- **Task prompt**:
What follows is a set of records; repeat them exactly, without the pictures.
+++
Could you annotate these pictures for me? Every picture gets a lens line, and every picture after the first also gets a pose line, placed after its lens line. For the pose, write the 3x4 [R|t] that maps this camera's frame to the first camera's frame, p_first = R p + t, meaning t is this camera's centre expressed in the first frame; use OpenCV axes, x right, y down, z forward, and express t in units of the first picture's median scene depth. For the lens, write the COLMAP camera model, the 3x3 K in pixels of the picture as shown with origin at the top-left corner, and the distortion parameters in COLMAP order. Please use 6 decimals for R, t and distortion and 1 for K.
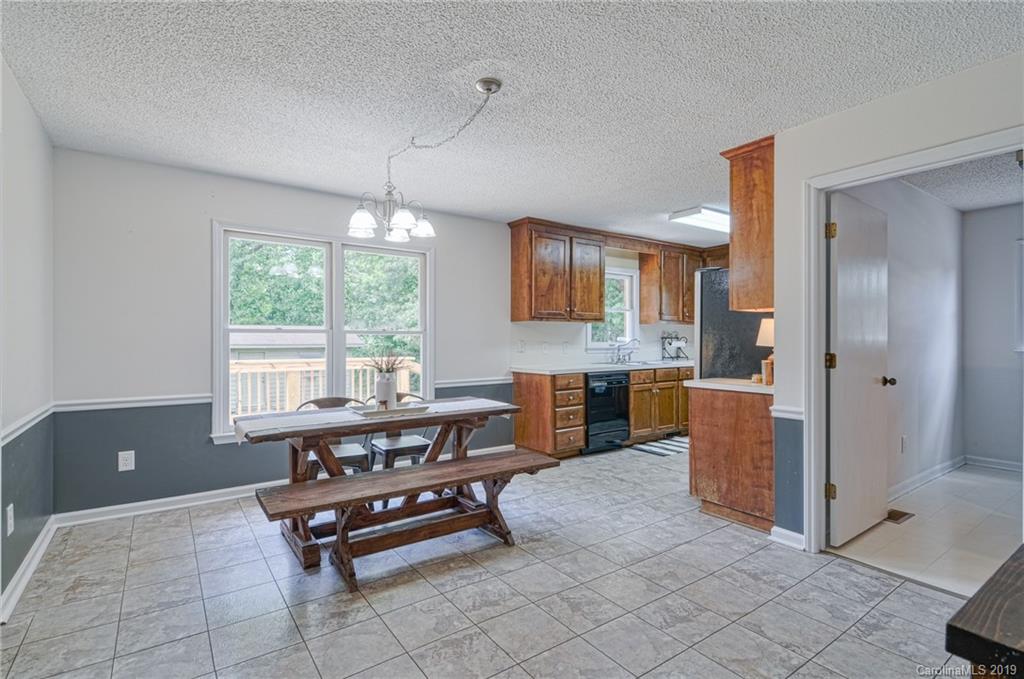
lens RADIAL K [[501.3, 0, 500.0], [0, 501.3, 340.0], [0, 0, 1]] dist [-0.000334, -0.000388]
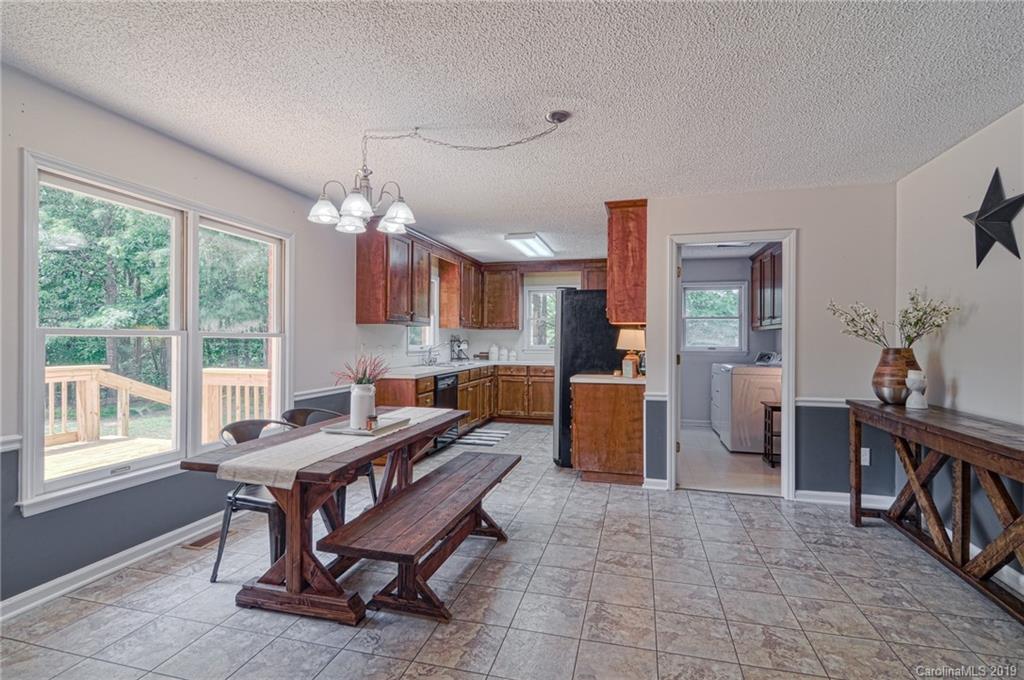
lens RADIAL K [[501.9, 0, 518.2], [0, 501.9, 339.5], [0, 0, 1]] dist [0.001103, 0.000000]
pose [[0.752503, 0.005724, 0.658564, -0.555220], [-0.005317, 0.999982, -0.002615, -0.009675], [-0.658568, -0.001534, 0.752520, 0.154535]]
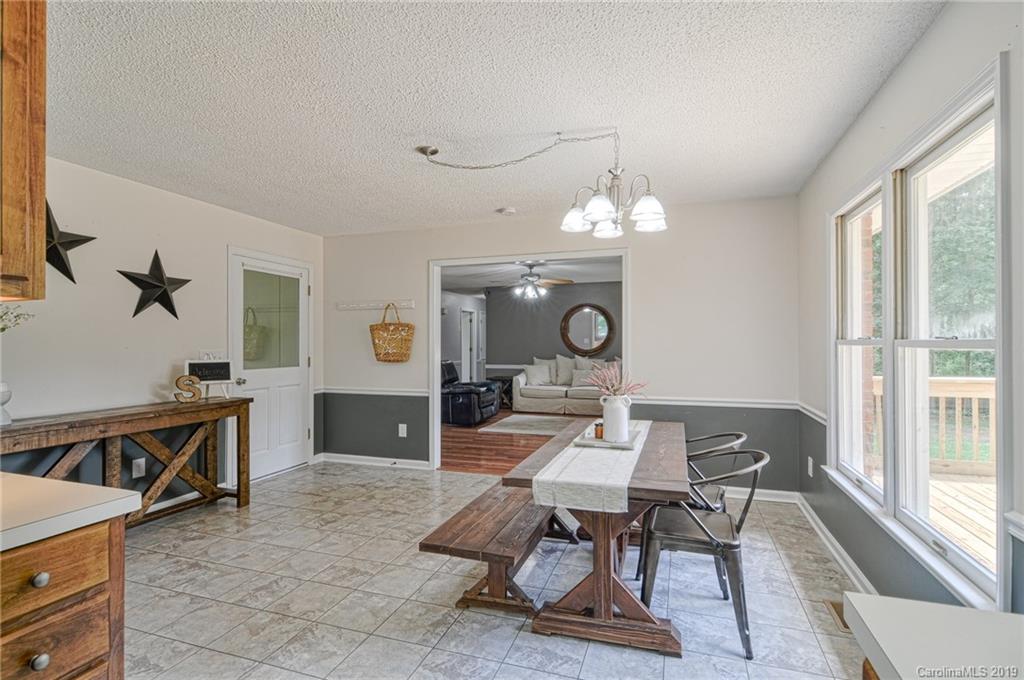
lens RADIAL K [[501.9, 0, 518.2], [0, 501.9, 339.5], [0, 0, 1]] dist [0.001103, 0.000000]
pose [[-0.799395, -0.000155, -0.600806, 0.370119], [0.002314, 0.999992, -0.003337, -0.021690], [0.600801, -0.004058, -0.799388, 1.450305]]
+++
- **Completed task**:
Could you annotate these pictures for me? Every picture gets a lens line, and every picture after the first also gets a pose line, placed after its lens line. For the pose, write the 3x4 [R|t] that maps this camera's frame to the first camera's frame, p_first = R p + t, meaning t is this camera's centre expressed in the first frame; use OpenCV axes, x right, y down, z forward, and express t in units of the first picture's median scene depth. For the lens, write the COLMAP camera model, the 3x3 K in pixels of the picture as shown with origin at the top-left corner, and the distortion parameters in COLMAP order. Please use 6 decimals for R, t and distortion and 1 for K.
lens RADIAL K [[501.3, 0, 500.0], [0, 501.3, 340.0], [0, 0, 1]] dist [-0.000334, -0.000388]
lens RADIAL K [[501.9, 0, 518.2], [0, 501.9, 339.5], [0, 0, 1]] dist [0.001103, 0.000000]
pose [[0.752503, 0.005724, 0.658564, -0.555220], [-0.005317, 0.999982, -0.002615, -0.009675], [-0.658568, -0.001534, 0.752520, 0.154535]]
lens RADIAL K [[501.9, 0, 518.2], [0, 501.9, 339.5], [0, 0, 1]] dist [0.001103, 0.000000]
pose [[-0.799395, -0.000155, -0.600806, 0.370119], [0.002314, 0.999992, -0.003337, -0.021690], [0.600801, -0.004058, -0.799388, 1.450305]]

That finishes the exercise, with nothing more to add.